Customers place a deposit which holds them a spot on in the line to have their bike built. Once the bike is in the workshop and on the lift they’ll go over what the customer wants, pouring over photos and inspiration to help bring their dreams to life. This process allows them to keep bikes rolling through their shop at a pretty respectable pace. With builds taking around two months to complete Steel Bent Customs manage work their way through twelve to fifteen bikes a year.
And that’s how this CB750 Super Sport came to life. It was in a condition typical of many old bikes, lying in parts in the owner’s garage as he waited for the time and space to be able to do the project justice. Instead of letting it lay dormant all the pieces were picked up and taken to Built City Customs who drew up a plan with the customer and went to work.
Like most of the bikes that they build, Steel Bent Customs went around the frame removing all the unnecessary tabs and bracing, giving the frame a light and uncluttered appearance.

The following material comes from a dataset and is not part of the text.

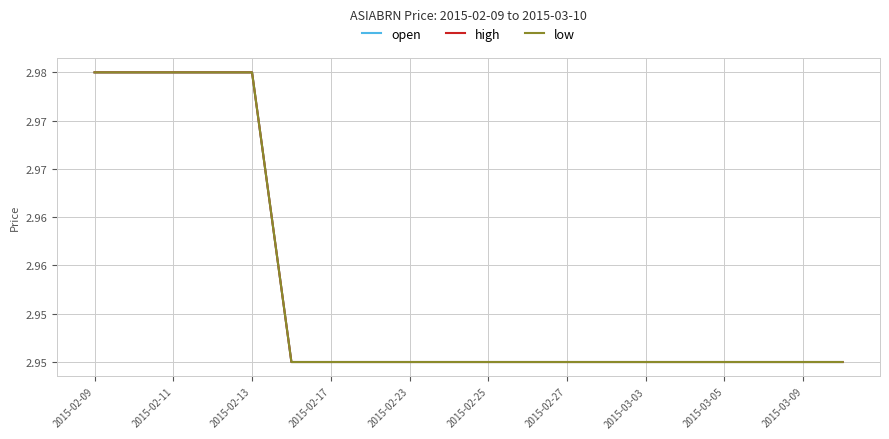

Is this an area chart (filled region under the line)?

No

The standard bulky rear end was cut and bent into a loop before it was sent to their local powder coat shop for some gloss black. Their go-to shop, ProFab, had a bit of work with this CB750 with the engine cases, ComStar wheels, kick starter and an assortment of other parts getting freshened up.
The paintwork on the headlight bucket, tank and front fender was painted by Florida man Craig at his aptly-named workshop ‘Craig Paints Bikes’, finished in a beautiful shade of light silver. And the way the tank has been finished is interesting too, with the wide strip of gloss black along the bottom helping it appear smaller and lighter than it really is. That’s a neat trick.
Finally the CB was fitted with a four into one exhaust system and the headers wrapped with titanium tape. The seat was finished in-house and four new air filters were fitted to the freshened-up carburettors while a pair of Shinko 230 Tour Master tyres were mounted front and back. Smaller gauges were fitted up front and some long and low tracker-inspired bars help round out a clean CB750 SS that’s sure to make any Florida man proud, vacuum cleaner fluid affected or not.